One fine day some students in this community announced that they were going to hold sit-downs and occupy public buildings. The Government react immediately like frightened rabbits and decide to make them illegal without giving any real or due consideration to what they are doing. What they have done is that they have refused to listen to grievances aired in Parliament and have left a large section of the community with very little faith in Parliament or in parliamentary democracy by refusing to listen to grievances.12
Fearing the growth of the IRA, Hume urged Unionist MPs to understand that, when the rule of law falls into disrepute, then people will feel that ‘they have a duty to break that law’.13 How, when such pleas were consistently ignored, did Hume respond? When rational argument failed, Hume, along with Ivan Cooper and Paddy Devlin – future co-founders of the Social Democratic and Labour Party – and others, would occasionally take over the floor in the middle of the House and sing ‘We Shall Overcome’, thereby replicating in parliament the modality of protest that existed on the street. In addition, this ongoing dialogue of the deaf in Stormont naturally elicited from Hume and his colleagues the obstructionism tactic that Parnell and his party had practised in Westminster a century earlier. (Parnell remained a central influence on Hume throughout his political life: shortly after being elected to Westminster, when he discovered that there was no recognition of Charles Stewart Parnell in the Houses of Parliament, he sought donations from MPs to ensure that a bust of Parnell was sculpted, which was placed close to Committee Room 15, where Parnell’s party had split.) Throughout his time in Stormont, Hume’s unqualified belief in parliamentary politics remained steadfast: his eagerness to put an argument on the record in Hansard, even when its practical impact seemed elusive, indicates not only a respect for parliamentary politics, but also a sharp sense of history.

Task description: Reproduce the passage on Hume and parliamentary protest at Stormont in full, word for word.

Data extract:
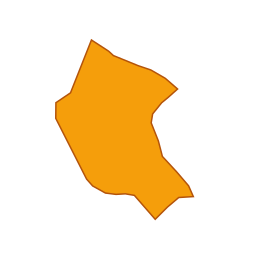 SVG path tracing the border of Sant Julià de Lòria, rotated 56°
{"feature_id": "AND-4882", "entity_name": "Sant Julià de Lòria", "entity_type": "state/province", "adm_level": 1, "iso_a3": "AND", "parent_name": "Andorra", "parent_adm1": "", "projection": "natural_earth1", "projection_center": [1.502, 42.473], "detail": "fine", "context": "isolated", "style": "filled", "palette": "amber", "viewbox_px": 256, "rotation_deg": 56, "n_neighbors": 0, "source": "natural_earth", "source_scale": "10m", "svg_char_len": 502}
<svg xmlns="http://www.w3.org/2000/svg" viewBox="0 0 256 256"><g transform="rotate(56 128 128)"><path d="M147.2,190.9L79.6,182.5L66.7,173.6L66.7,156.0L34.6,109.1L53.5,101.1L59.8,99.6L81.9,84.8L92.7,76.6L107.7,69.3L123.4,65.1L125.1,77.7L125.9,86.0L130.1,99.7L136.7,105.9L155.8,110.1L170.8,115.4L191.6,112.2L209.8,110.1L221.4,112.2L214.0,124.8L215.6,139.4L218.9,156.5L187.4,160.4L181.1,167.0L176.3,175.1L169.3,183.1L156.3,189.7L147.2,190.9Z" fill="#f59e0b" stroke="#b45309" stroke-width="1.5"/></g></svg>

Output of the exercise:
One fine day some students in this community announced that they were going to hold sit-downs and occupy public buildings. The Government react immediately like frightened rabbits and decide to make them illegal without giving any real or due consideration to what they are doing. What they have done is that they have refused to listen to grievances aired in Parliament and have left a large section of the community with very little faith in Parliament or in parliamentary democracy by refusing to listen to grievances.12
Fearing the growth of the IRA, Hume urged Unionist MPs to understand that, when the rule of law falls into disrepute, then people will feel that ‘they have a duty to break that law’.13 How, when such pleas were consistently ignored, did Hume respond? When rational argument failed, Hume, along with Ivan Cooper and Paddy Devlin – future co-founders of the Social Democratic and Labour Party – and others, would occasionally take over the floor in the middle of the House and sing ‘We Shall Overcome’, thereby replicating in parliament the modality of protest that existed on the street. In addition, this ongoing dialogue of the deaf in Stormont naturally elicited from Hume and his colleagues the obstructionism tactic that Parnell and his party had practised in Westminster a century earlier. (Parnell remained a central influence on Hume throughout his political life: shortly after being elected to Westminster, when he discovered that there was no recognition of Charles Stewart Parnell in the Houses of Parliament, he sought donations from MPs to ensure that a bust of Parnell was sculpted, which was placed close to Committee Room 15, where Parnell’s party had split.) Throughout his time in Stormont, Hume’s unqualified belief in parliamentary politics remained steadfast: his eagerness to put an argument on the record in Hansard, even when its practical impact seemed elusive, indicates not only a respect for parliamentary politics, but also a sharp sense of history.